● **Textblock**:
_ _ _ _ _ _ _

Nicht nur beim sogenannten Abgas-Skandal ist es vorgekommen, dass unrechtmäßige Verhaltensweisen von Unternehmen viele Verbraucher schädigen. Auch überhöhte Kontogebühren oder unzulässige Preisklauseln betreffen oft eine Vielzahl von Verbrauchern. Wenn sich der einzelne Verbraucher dagegen wehren will, braucht er meistens einen langen Atem und viel Geld, weil sich das Unternehmen mit der Hilfe seiner Rechtsabteilung und Rechtsanwälten gut zu verteidigen weiß. Manchmal ist der finanzielle Schaden des einzelnen Verbrauchers auch so gering, dass sich der Aufwand und die Kosten einer Klage gegen das Unternehmen aus Sicht des betroffenen Verbrauchers oder der betroffenen Verbraucherin nicht lohnen.

Der Gesetzgeber hat dieses Ungleichgewicht zwischen Verbraucherinnen und Verbrauchern einerseits und den Unternehmen andererseits durch diese Klageart ausbalanciert. Mit der Musterfeststellungsklage können Unternehmen, die sich unrechtmäßig verhalten, einfacher und effektiver zur Verantwortung gezogen und die Ansprüche der Verbraucher leichter durchgesetzt werden. Die betroffenen Verbraucherinnen und Verbraucher benötigen für die Musterfeststellungsklage keinen eigenen Anwalt und können sich kostenlos zum Klageregister anmelden.

Qualifizierte Verbraucherverbände klagen

Die Musterfeststellungsklage kann nur von Verbraucherschutzverbänden erhoben werden, die besonders strenge Kriterien erfüllen müssen (sogenannte „qualifizierte Einrichtungen“). Das Klageverfahren wird nur zwischen dem Verbraucherverband und dem beklagten Unternehmen geführt. In dem Verfahren können alle Sach- und Rechtsfragen geprüft und geklärt werden, die für die Ansprüche der betroffenen Verbraucherinnen und Verbrauchern von Bedeutung sind.

Die betroffenen Verbraucherinnen und Verbraucher müssen dann nicht selbst klagen, sondern können ihre Ansprüche im Klageregister anmelden, um von der Klage zu profitieren. Das Klageregister für Musterfeststellungsklagen wird beim Bundesamt für Justiz geführt.

Bitte senden Sie Ihre Anmeldung zum Klageregister ausschließlich an das Bundesamt für Justiz.

Verbindliche Grundlage für darauffolgende Klagen

Der Verbraucherverband und das Unternehmen können einen (Prozess-)Vergleich zugunsten der angemeldeten Verbraucherinnen und Verbraucher schließen und das Verfahren dadurch beenden. Anderenfalls entscheidet das Gericht (= stellt fest), ob sich das beklagte Unternehmen z. B. rechtswidrig verhalten hat. Ein solches Urteil nennt man Feststellungsurteil.

_ _ _ _ _ _ _

● **Auszüge der Einträge**:

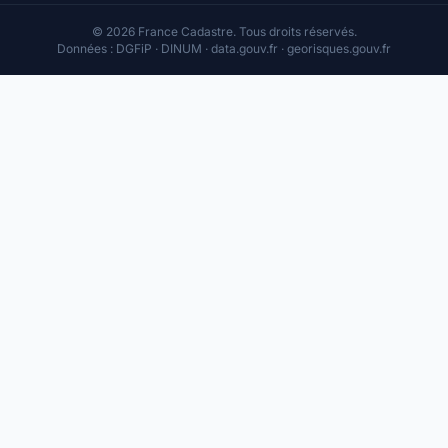
© 2026 France Cadastre. Tous droits réservés.
Données : DGFiP · DINUM · data.gouv.fr · georisques.gouv.fr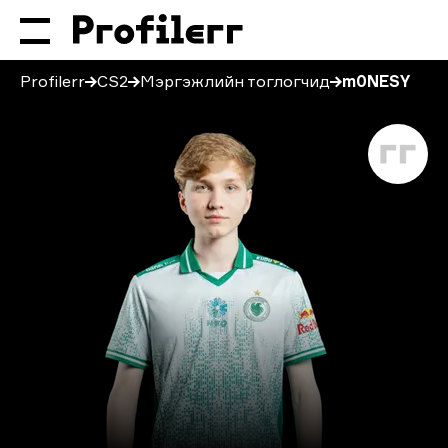
Profilerr
CS2
Мэргэжлийн тоглогчид
m0NESY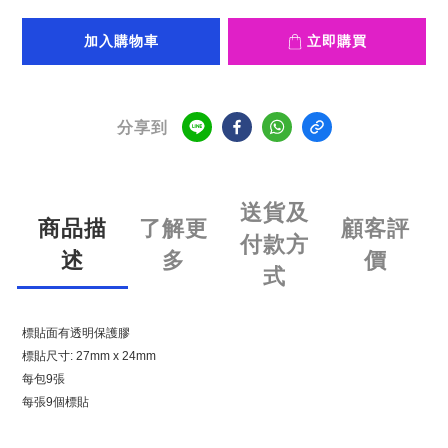
加入購物車
立即購買
分享到
送貨及
商品描
了解更
顧客評
付款方
述
多
價
式
標貼面有透明保護膠
標貼尺寸: 27mm x 24mm
每包9張
每張9個標貼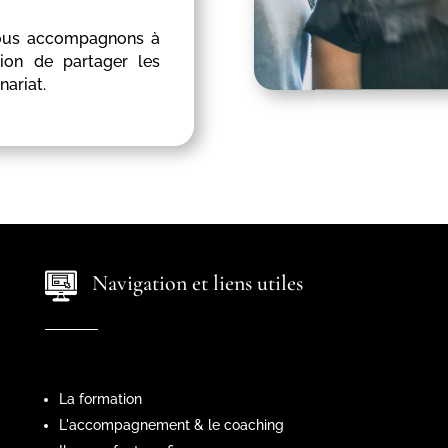
nous accompagnons à
ion de partager les
ariat.
Navigation et liens utiles
La formation
L'accompagnement & le coaching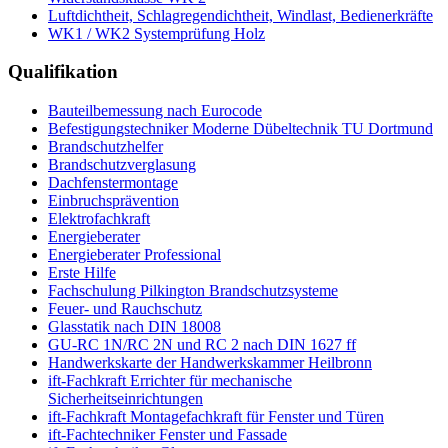
Luftdichtheit, Schlagregendichtheit, Windlast, Bedienerkräfte
WK1 / WK2 Systemprüfung Holz
Qualifikation
Bauteilbemessung nach Eurocode
Befestigungstechniker Moderne Dübeltechnik TU Dortmund
Brandschutzhelfer
Brandschutzverglasung
Dachfenstermontage
Einbruchsprävention
Elektrofachkraft
Energieberater
Energieberater Professional
Erste Hilfe
Fachschulung Pilkington Brandschutzsysteme
Feuer- und Rauchschutz
Glasstatik nach DIN 18008
GU-RC 1N/RC 2N und RC 2 nach DIN 1627 ff
Handwerkskarte der Handwerkskammer Heilbronn
ift-Fachkraft Errichter für mechanische
Sicherheitseinrichtungen
ift-Fachkraft Montagefachkraft für Fenster und Türen
ift-Fachtechniker Fenster und Fassade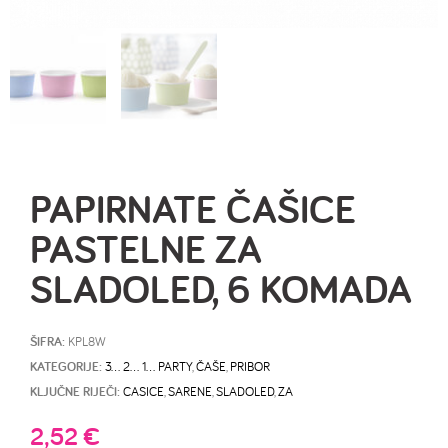
PAPIRNATE ČAŠICE
PASTELNE ZA
SLADOLED, 6 KOMADA
ŠIFRA:
KPL8W
KATEGORIJE:
3… 2… 1… PARTY
,
ČAŠE
,
PRIBOR
KLJUČNE RIJEČI:
CASICE
,
SARENE
,
SLADOLED
,
ZA
2,52
€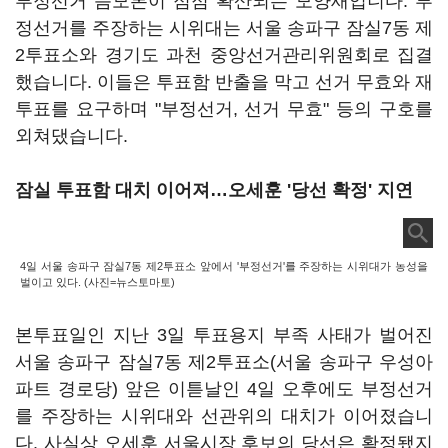
부정선거 음모론이 점점 확산되는 모양새입니다. 부
정선거를 주장하는 시위대는 서울 송파구 잠실7동 제
2투표소와 경기도 과천 중앙선거관리위원회로 집결
했습니다. 이들은 투표함 반출을 막고 선거 무효와 재
투표를 요구하며 "부정선거, 선거 무효" 등의 구호를
외쳐댔습니다.
잠실 투표함 대치 이어져…오세훈 '당선 확정' 지연
4일 서울 송파구 잠실7동 제2투표소 앞에서 '부정선거'를 주장하는 시위대가 농성을
벌이고 있다. (사진=뉴스토마토)
본투표일인 지난 3일 투표용지 부족 사태가 벌어진
서울 송파구 잠실7동 제2투표소(서울 송파구 우성아
파트 경로당) 앞은 이튿날인 4일 오후에도 부정선거
를 주장하는 시위대와 선관위의 대치가 이어졌습니
다. 사실상 오세훈 서울시장 후보의 당선은 확정됐지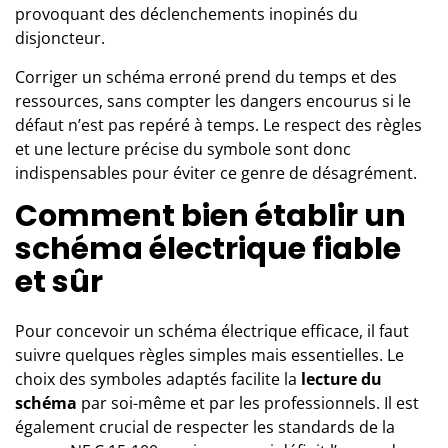
provoquant des déclenchements inopinés du
disjoncteur.
Corriger un schéma erroné prend du temps et des
ressources, sans compter les dangers encourus si le
défaut n’est pas repéré à temps. Le respect des règles
et une lecture précise du symbole sont donc
indispensables pour éviter ce genre de désagrément.
Comment bien établir un
schéma électrique fiable
et sûr
Pour concevoir un schéma électrique efficace, il faut
suivre quelques règles simples mais essentielles. Le
choix des symboles adaptés facilite la
lecture du
schéma
par soi-même et par les professionnels. Il est
également crucial de respecter les standards de la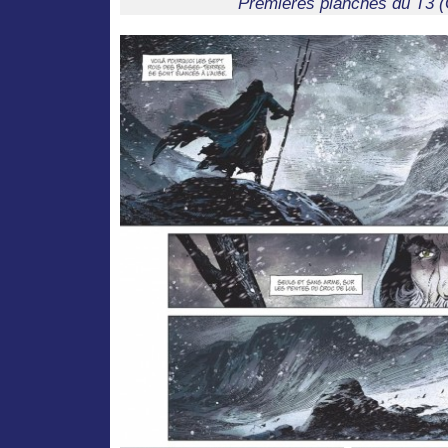
Premières planches du T3 (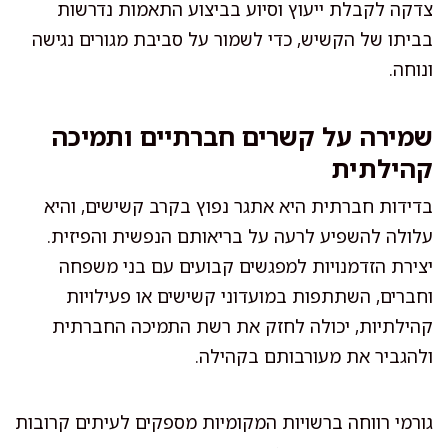
צדקה לקבלת ייעוץ וסיוע בביצוע התאמות נדרשות
בביתו של הקשיש, כדי לשמור על סביבת מגורים נגישה
ונוחה.
שמירה על קשרים חברתיים ותמיכה
קהילתית
בדידות חברתית היא אתגר נפוץ בקרב קשישים, והיא
עלולה להשפיע לרעה על בריאותם הנפשית והפיזית.
יצירת הזדמנויות למפגשים קבועים עם בני משפחה
וחברים, השתתפות במועדוני קשישים או פעילויות
קהילתיות, יכולה לחזק את רשת התמיכה החברתית
ולהגביר את מעורבותם בקהילה.
גורמי רווחה ברשויות המקומיות מספקים לעיתים קרובות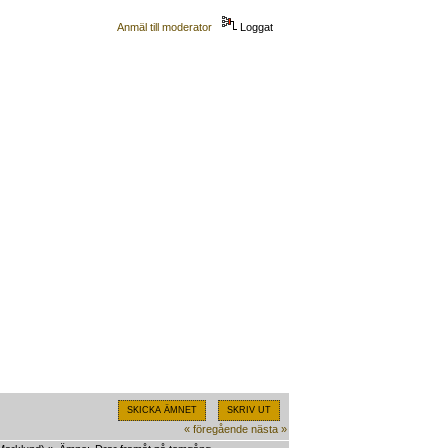
Anmäl till moderator
Loggat
SKICKA ÄMNET
SKRIV UT
« föregående
nästa »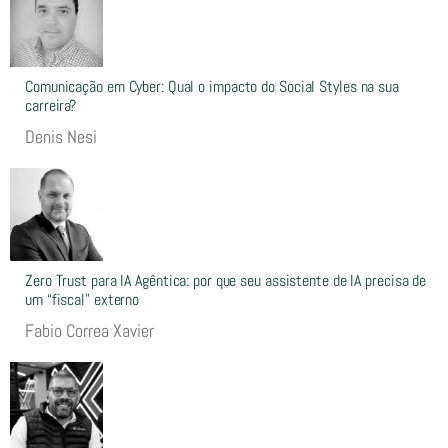
Comunicação em Cyber: Qual o impacto do Social Styles na sua
carreira?
Denis Nesi
Zero Trust para IA Agêntica: por que seu assistente de IA precisa de
um “fiscal” externo
Fabio Correa Xavier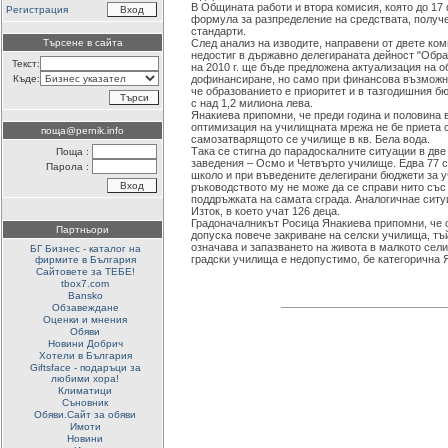
В Общината работи и втора комисия, която до 17
Регистрация
формула за разпределение на средствата, получ
стандарти.
Търсене в сайта
След анализ на изводите, направени от двете ком
недостиг в държавно делегираната дейност "Обра
Текст:
на 2010 г. ще бъде предложена актуализация на 
Къде:
дофинансиране, но само при финансова възможн
че образованието е приоритет и в тазгодишния б
с над 1,2 милиона лева.
Янакиева припомни, че преди година и половина 
оптимизация на училищната мрежа не бе приета 
поща@pernik.info
самозатварящото се училище в кв. Бела вода.
Така се стигна до парадоскалните ситуации в дв
Поща :
заведения – Осмо и Четвърто училище. Едва 77 с
Парола :
школо и при въведените делегирани бюджети за у
ръководството му не може да се справи нито със 
поддръжката на самата сграда. Аналогичнае ситу
Изток, в което учат 126 деца.
Градоначалникът Росица Янакиева припомни, че 
Партньори
допуска повече закриване на селски училища, тъ
означава и запазването на живота в малкото сел
БГ Бизнес - каталог на
градски училища е недопустимо, бе категорична 
фирмите в България
Сайтовете за ТЕБЕ!
tbox7.com
Bansko
Обзавеждане
Оценки и мнения
Обяви
Новини Добрич
Хотели в България
Giftsface - подаръци за
любими хора!
Климатици
Съновник
Обяви.Сайт за обяви
Имоти
Новини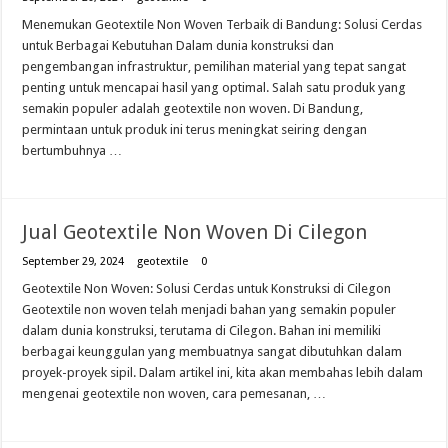
Menemukan Geotextile Non Woven Terbaik di Bandung: Solusi Cerdas
untuk Berbagai Kebutuhan Dalam dunia konstruksi dan
pengembangan infrastruktur, pemilihan material yang tepat sangat
penting untuk mencapai hasil yang optimal. Salah satu produk yang
semakin populer adalah geotextile non woven. Di Bandung,
permintaan untuk produk ini terus meningkat seiring dengan
bertumbuhnya …
Jual Geotextile Non Woven Di Cilegon
September 29, 2024
geotextile
0
Geotextile Non Woven: Solusi Cerdas untuk Konstruksi di Cilegon
Geotextile non woven telah menjadi bahan yang semakin populer
dalam dunia konstruksi, terutama di Cilegon. Bahan ini memiliki
berbagai keunggulan yang membuatnya sangat dibutuhkan dalam
proyek-proyek sipil. Dalam artikel ini, kita akan membahas lebih dalam
mengenai geotextile non woven, cara pemesanan, …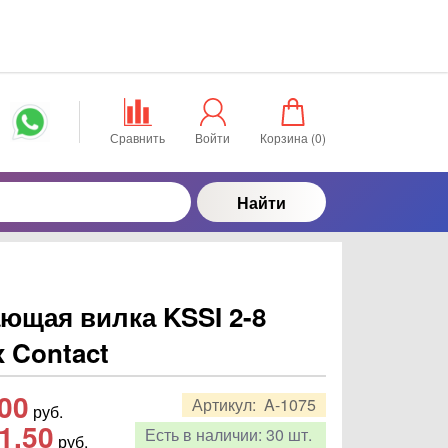
Сравнить
Войти
Корзина (
0
)
Найти
ющая вилка KSSI 2-8
x Contact
,00
Артикул:
A-1075
руб.
1,50
Есть в наличии:
30 шт.
руб.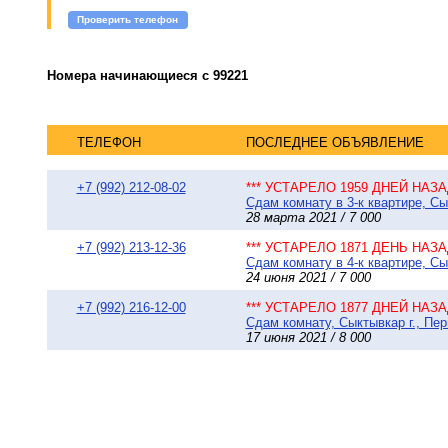
Проверить телефон
Номера начинающиеся с 99221
ТЕЛЕФОН
ПОСЛЕДНЕЕ ОБЪЯВЛЕНИЕ
+7 (992) 212-08-02
*** УСТАРЕЛО 1959 ДНЕЙ НАЗАД
Сдам комнату в 3-к квартире, Сы
28 марта 2021 / 7 000
+7 (992) 213-12-36
*** УСТАРЕЛО 1871 ДЕНЬ НАЗАД
Сдам комнату в 4-к квартире, Сы
24 июня 2021 / 7 000
+7 (992) 216-12-00
*** УСТАРЕЛО 1877 ДНЕЙ НАЗАД
Сдам комнату, Сыктывкар г., Пер
17 июня 2021 / 8 000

_ _ _ _ _ _ _

● **Selbst ausprobieren**: Gib aus dem Text zur Musterfeststellungsklage den Abschnitt wörtlich wieder, der mit den Worten um "Die betroffenen Verbraucherinnen und Verbraucher müssen" beginnt und mit "für Justiz geführt." schließt.

● **Ergebnis der Übung**:
Die betroffenen Verbraucherinnen und Verbraucher müssen dann nicht selbst klagen, sondern können ihre Ansprüche im Klageregister anmelden, um von der Klage zu profitieren. Das Klageregister für Musterfeststellungsklagen wird beim Bundesamt für Justiz geführt.